II. Questão em discussão
- Há duas questões em discussão: (i) saber se as contratações diretas realizadas sem observância das formalidades licitatórias configuram ato de improbidade administrativa à luz das alterações promovidas pela Lei nº 14.230/2021; e (ii) definir se houve comprovação de dolo específico e de dano efetivo ao erário aptos a justificar a aplicação das sanções previstas na Lei nº 8.429/1992.
III. Razões de decidir
- Nos termos do entendimento firmado pelo Supremo Tribunal Federal no Tema nº 1.199, a configuração dos atos de improbidade administrativa previstos nos arts. 9º, 10 e 11 da Lei nº 8.429/1992 exige demonstração de responsabilidade subjetiva dolosa, sendo insuficiente a mera ilegalidade administrativa ou o dolo genérico.
- A superveniência da Lei nº 14.230/2021 possui aplicação imediata aos processos em curso sem trânsito em julgado, impondo a necessidade de comprovação de dolo específico e de efetivo prejuízo ao erário para caracterização do ato ímprobo previsto no art. 10 da Lei de Improbidade Administrativa.

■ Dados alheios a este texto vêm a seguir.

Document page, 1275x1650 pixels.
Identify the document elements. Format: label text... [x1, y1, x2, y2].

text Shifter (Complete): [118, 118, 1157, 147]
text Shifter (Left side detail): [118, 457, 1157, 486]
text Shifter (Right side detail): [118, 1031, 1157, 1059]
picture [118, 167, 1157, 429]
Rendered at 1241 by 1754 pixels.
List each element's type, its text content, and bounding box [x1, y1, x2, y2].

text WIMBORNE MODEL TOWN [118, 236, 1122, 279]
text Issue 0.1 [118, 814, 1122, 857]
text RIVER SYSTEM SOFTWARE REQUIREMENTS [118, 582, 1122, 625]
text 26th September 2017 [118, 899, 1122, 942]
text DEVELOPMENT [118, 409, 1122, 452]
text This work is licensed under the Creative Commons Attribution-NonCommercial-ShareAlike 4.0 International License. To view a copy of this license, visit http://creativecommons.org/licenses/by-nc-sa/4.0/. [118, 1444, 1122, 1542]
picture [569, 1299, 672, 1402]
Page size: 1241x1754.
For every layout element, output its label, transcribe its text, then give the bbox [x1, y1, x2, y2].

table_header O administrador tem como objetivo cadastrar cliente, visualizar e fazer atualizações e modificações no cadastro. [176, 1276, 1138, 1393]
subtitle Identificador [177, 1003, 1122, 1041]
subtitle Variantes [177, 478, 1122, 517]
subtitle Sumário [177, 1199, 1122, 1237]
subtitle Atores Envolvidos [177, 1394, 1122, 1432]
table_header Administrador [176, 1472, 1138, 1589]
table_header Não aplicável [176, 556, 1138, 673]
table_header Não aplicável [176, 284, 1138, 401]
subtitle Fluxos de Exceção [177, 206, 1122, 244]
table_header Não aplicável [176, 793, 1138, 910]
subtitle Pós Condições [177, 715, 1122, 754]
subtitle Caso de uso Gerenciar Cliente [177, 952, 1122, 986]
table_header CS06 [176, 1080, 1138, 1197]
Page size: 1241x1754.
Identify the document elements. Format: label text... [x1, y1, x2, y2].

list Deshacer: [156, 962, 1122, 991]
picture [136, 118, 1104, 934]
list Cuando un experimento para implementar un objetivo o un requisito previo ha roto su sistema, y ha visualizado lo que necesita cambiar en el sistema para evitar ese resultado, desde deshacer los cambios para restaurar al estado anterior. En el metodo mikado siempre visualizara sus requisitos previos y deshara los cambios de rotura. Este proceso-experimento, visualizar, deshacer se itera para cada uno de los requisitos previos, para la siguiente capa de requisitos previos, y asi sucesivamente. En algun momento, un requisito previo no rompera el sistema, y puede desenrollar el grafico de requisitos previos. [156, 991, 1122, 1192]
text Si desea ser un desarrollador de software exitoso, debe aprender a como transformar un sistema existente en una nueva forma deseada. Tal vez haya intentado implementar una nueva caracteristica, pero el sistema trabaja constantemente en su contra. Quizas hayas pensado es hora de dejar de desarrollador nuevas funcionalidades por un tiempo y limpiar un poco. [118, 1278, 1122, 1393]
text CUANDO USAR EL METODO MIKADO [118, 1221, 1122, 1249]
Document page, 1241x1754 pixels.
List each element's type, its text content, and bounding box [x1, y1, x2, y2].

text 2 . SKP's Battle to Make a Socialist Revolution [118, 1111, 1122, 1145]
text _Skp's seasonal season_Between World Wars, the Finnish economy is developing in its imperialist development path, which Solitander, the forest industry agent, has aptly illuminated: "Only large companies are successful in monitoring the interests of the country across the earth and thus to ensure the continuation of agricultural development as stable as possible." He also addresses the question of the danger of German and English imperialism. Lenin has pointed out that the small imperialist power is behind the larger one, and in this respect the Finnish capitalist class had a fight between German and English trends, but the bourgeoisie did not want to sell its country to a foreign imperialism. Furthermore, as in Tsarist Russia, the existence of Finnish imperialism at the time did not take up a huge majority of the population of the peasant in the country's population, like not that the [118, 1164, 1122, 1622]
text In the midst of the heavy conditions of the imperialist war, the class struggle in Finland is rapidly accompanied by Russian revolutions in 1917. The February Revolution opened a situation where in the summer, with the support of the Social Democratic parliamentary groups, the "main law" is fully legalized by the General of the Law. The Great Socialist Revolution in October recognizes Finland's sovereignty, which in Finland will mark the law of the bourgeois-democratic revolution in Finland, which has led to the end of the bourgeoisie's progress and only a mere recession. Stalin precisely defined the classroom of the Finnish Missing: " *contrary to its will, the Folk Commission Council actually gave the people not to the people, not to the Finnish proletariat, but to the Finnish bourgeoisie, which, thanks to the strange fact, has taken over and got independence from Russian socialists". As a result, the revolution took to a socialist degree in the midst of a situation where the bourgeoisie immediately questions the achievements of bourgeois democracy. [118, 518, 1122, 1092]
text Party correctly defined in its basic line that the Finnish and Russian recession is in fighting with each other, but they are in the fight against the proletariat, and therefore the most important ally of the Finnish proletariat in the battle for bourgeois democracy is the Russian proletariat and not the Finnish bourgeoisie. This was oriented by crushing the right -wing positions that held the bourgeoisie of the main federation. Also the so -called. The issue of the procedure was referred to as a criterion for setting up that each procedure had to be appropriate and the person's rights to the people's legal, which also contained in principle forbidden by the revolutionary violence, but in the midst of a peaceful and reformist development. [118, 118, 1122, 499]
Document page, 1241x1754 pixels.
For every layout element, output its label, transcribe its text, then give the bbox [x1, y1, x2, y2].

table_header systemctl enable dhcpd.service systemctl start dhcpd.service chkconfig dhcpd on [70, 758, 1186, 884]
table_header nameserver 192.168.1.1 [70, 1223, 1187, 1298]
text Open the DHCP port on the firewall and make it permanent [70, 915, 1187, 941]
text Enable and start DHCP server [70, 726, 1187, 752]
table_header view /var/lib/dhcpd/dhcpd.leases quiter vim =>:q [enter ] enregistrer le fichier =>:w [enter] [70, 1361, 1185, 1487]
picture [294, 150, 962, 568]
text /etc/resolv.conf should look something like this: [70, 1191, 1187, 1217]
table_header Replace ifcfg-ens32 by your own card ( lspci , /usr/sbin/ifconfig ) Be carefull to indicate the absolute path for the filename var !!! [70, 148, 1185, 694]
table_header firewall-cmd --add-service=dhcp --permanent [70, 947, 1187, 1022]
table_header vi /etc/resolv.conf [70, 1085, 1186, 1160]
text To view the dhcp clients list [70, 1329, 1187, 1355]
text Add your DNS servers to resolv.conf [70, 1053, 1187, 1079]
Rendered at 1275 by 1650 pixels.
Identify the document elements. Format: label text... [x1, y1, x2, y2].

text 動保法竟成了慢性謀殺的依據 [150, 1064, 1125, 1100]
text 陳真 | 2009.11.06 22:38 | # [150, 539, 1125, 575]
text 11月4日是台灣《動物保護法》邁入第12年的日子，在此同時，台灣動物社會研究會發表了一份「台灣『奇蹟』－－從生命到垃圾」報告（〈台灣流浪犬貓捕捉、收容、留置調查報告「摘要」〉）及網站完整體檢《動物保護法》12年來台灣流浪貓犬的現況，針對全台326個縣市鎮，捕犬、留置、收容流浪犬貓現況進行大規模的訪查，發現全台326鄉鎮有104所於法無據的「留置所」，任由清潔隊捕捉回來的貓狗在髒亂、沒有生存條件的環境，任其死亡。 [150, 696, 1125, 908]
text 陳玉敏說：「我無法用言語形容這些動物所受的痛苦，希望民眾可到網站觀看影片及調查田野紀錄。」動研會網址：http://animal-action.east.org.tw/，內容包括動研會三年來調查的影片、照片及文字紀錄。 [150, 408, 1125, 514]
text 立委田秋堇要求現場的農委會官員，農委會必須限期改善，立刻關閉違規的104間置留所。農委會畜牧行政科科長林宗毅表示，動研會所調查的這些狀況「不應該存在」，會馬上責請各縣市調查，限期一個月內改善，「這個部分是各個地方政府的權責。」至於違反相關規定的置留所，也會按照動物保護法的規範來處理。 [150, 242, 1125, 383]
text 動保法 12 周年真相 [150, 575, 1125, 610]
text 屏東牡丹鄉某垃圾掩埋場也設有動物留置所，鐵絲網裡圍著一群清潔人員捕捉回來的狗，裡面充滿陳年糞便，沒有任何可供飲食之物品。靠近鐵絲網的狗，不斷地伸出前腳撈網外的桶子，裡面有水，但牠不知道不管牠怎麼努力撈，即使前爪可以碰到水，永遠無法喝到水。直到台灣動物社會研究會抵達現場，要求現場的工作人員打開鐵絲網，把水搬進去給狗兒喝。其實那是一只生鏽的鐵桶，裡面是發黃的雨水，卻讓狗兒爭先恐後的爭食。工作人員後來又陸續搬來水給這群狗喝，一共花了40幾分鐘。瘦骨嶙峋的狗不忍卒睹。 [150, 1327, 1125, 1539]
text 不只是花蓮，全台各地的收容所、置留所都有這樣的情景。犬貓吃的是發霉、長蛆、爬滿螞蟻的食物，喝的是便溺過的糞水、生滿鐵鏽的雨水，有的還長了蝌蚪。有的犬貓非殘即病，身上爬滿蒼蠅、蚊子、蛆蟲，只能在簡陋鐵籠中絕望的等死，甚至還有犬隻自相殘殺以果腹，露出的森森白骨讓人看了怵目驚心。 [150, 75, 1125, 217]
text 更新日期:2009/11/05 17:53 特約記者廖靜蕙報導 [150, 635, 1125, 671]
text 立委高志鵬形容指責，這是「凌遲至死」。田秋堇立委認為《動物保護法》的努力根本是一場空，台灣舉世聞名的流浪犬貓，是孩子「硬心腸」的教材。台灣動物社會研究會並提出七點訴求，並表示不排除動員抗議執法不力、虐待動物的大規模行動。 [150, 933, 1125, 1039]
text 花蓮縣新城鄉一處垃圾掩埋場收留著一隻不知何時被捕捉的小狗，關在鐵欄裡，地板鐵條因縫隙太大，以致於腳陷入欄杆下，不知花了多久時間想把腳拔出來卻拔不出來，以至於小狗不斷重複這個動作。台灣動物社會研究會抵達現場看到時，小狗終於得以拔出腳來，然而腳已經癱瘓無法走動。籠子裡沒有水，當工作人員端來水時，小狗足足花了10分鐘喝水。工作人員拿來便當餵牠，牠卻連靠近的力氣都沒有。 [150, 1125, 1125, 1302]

- Embora constatada irregularidade na contratação direta sem licitação, o conjunto probatório não evidencia a existência de ajuste fraudulento, enriquecimento ilícito, direcionamento contratual ou obtenção de vantagem patrimonial indevida pelos requeridos.
- Ausente demonstração de superfaturamento, desvio de recursos públicos ou incompatibilidade entre os valores contratados e os preços praticados no mercado à época, inviável o reconhecimento de dano efetivo ao erário.
- Indícios e presunções desacompanhados de prova robusta do elemento subjetivo não bastam para a condenação por improbidade administrativa, sobretudo após a alteração legislativa promovida pela Lei nº 14.230/2021.
IV. Dispositivo e tese
- Recurso não provido.
Tese de julgamento: "1. A configuração do ato de improbidade administrativa previsto no art. 10 da Lei nº 8.429/1992 exige comprovação de dolo específico, nos termos da redação conferida pela Lei nº 14.230/2021. 2. A irregularidade decorrente da contratação direta sem licitação, desacompanhada de prova de prejuízo patrimonial e de intenção deliberada de lesar o erário, não autoriza a aplicação das sanções da Lei de Improbidade Administrativa."